Spybot-S&D 1.6 has arrived! 8. July 2008
http://www.safer-networking.org/en/
http://www.safer-networking.org/en/news/2008-07-08.html
http://www.safer-networking.org/en/faq/index.html
Viewpoint Media Player <<< suggested uninstall:
For your information, Viewpoint is installed by aol probably without your knowledge. I suggest you uninstall this resource waster in Add Remove programs.
http://www.spywareinfo.com/newsletter/archives/2005/nov4.php#viewpoint
http://www.clickz.com/news/article.php/3561546
http://vil.nai.com/vil/content/v_137262.htm
Let's continue to wrap up like this:
This is for your information, view this for your safety
Linksys Wireless-G PCI Adapter
http://blog.washingtonpost.com/securityfix/2008/06/malware_silently_alters_wirele_1.html
Remove combofix from the computer like this:
Click START then RUN
Now type or copy Combofix /u in the runbox and click OK.
Note the space between the X and the U, it needs to be there.
http://i189.photobucket.com/albums/z176/EPL47/CF_Cleanup.png
Clean the System Restore files like this:
Turn off System Restore.
On the Desktop, right-click My Computer.
Click Properties.
Click the System Restore tab.
Check Turn off System Restore.
Click Apply, and then click OK.
Reboot
Turn ON System Restore,
On the Desktop, right-click My Computer.
Click Properties.
Click the System Restore tab.
UN-Check *Turn off System Restore*.
Click Apply, and then click OK.
(MBAM had items it needed to clean on reboot, this scan must be clean, keep me posted)
Update MBAM and scan to be sure we missed none of the junk, there is no need to post a clean scan result.
(MBAM is yours to keep if you wish, update it and run it once a month or so)
Update McAfee and scan the system, to be sure it is running right and scanning clean. If you have problems with the program, contact tech support for instructions.
http://www.mcafee.com/us/support/
If all is well at this point, let me know and I will close the topic.
Some good information for you:
http://users.telenet.be/bluepatchy/miekiemoes/slowcomputer.html
http://www.microsoft.com/windowsxp/using/helpandsupport/learnmore/tips/mcgill1.mspx
Here is some great information from experts in this field that will help you stay clean and safe online.
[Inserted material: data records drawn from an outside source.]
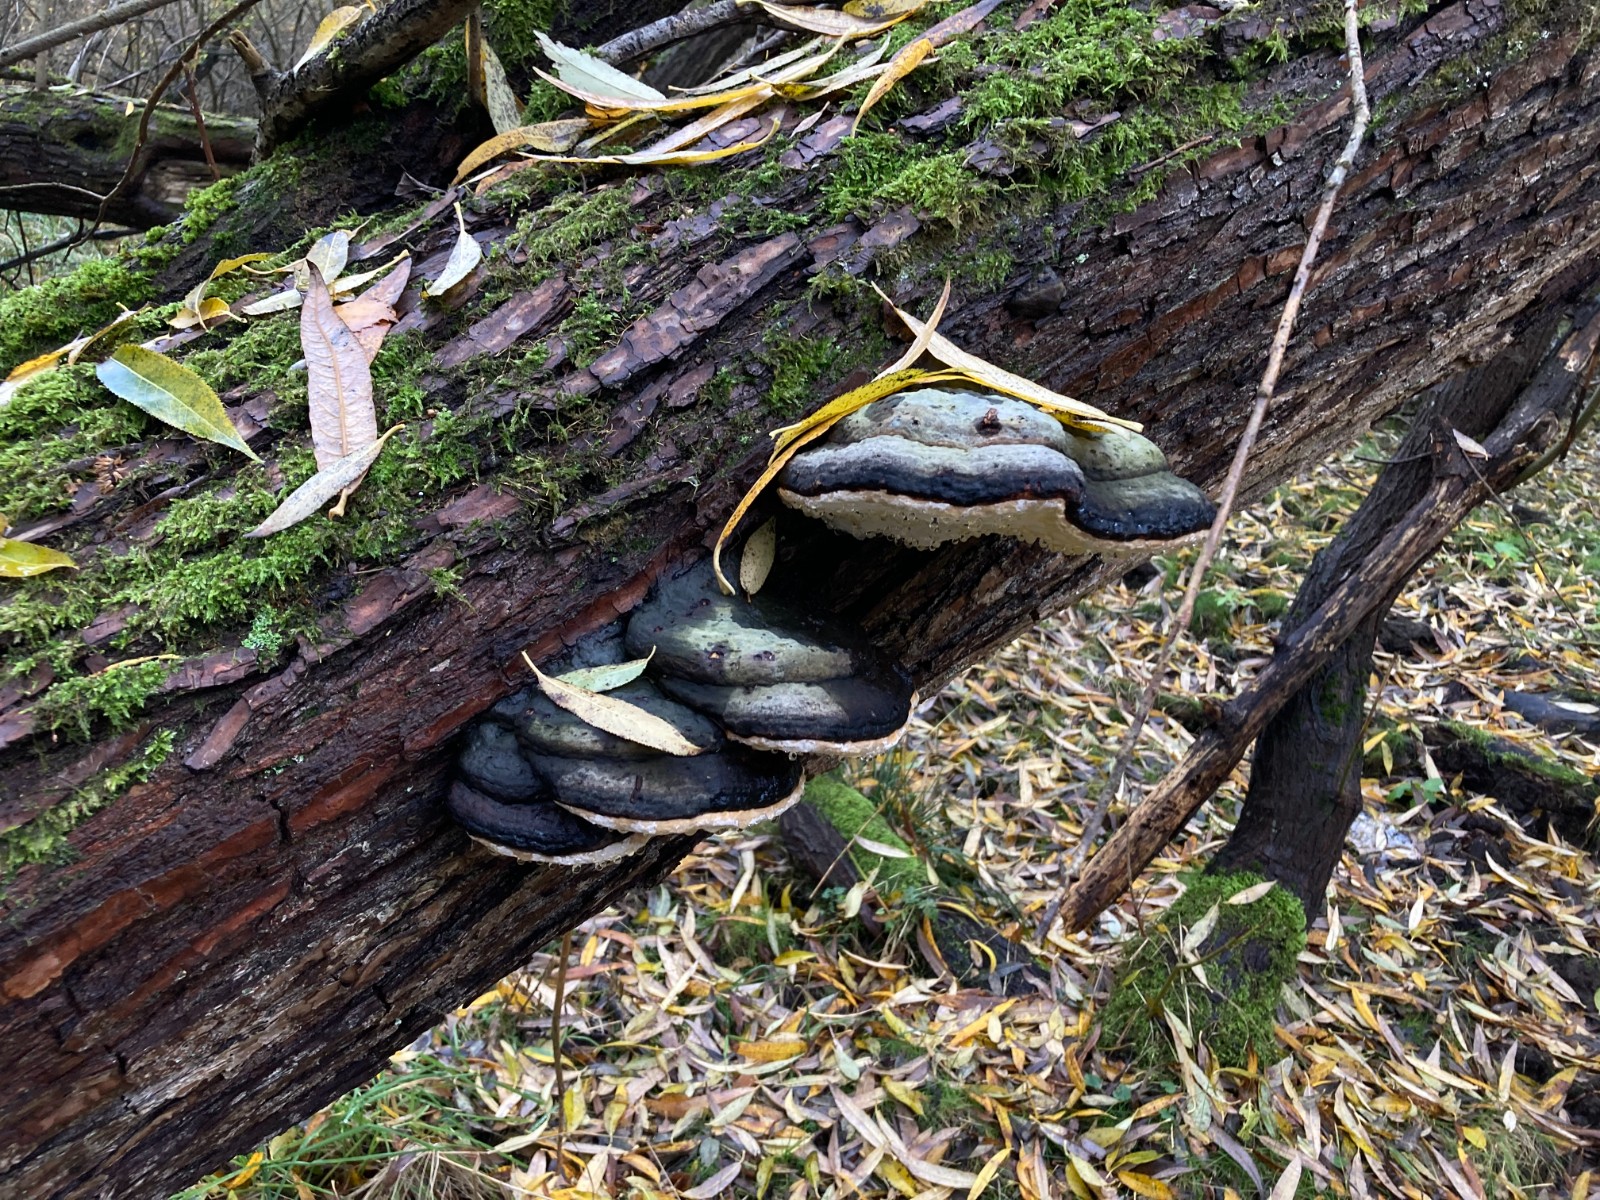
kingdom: Fungi
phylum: Basidiomycota
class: Agaricomycetes
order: Polyporales
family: Fomitopsidaceae
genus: Fomitopsis
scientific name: Fomitopsis pinicola
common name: randbæltet hovporesvamp
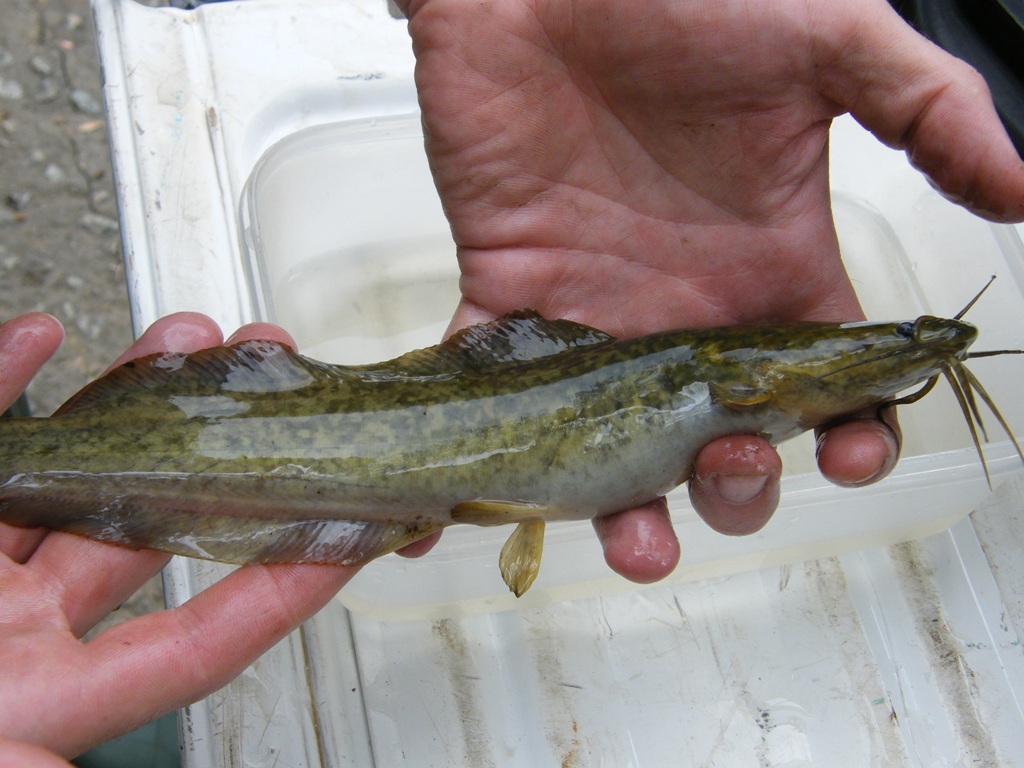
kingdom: Animalia
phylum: Chordata
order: Siluriformes
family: Clariidae
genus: Clarias
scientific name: Clarias gariepinus
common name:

http://users.telenet.be/bluepatchy/miekiemoes/prevention.html
http://forums.spybot.info/showthread.php?t=279
http://russelltexas.com/malware/allclear.htm
http://forum.malwareremoval.com/viewtopic.php?t=14
http://www.bleepingcomputer.com/forums/topict2520.html
http://cybercoyote.org/security/not-admin.shtml
http://www.malwarecomplaints.info/
Thanks...pskelley
Safer Networking Forums
http://www.spybot.info/en/donate/index.html
If you are reading this information...thank a teacher,
If you are reading it in English...thank a soldier.
http://users.telenet.be/bluepatchy/miekiemoes/Links.html
ShutokouMaster1990
2009-02-25, 02:34
Thank you very much, McAfee scan says every thing is good. Thanks so much again.
pskelley
2009-02-25, 11:38
Thanks for taking the time to let me know:bigthumb: safe surfing.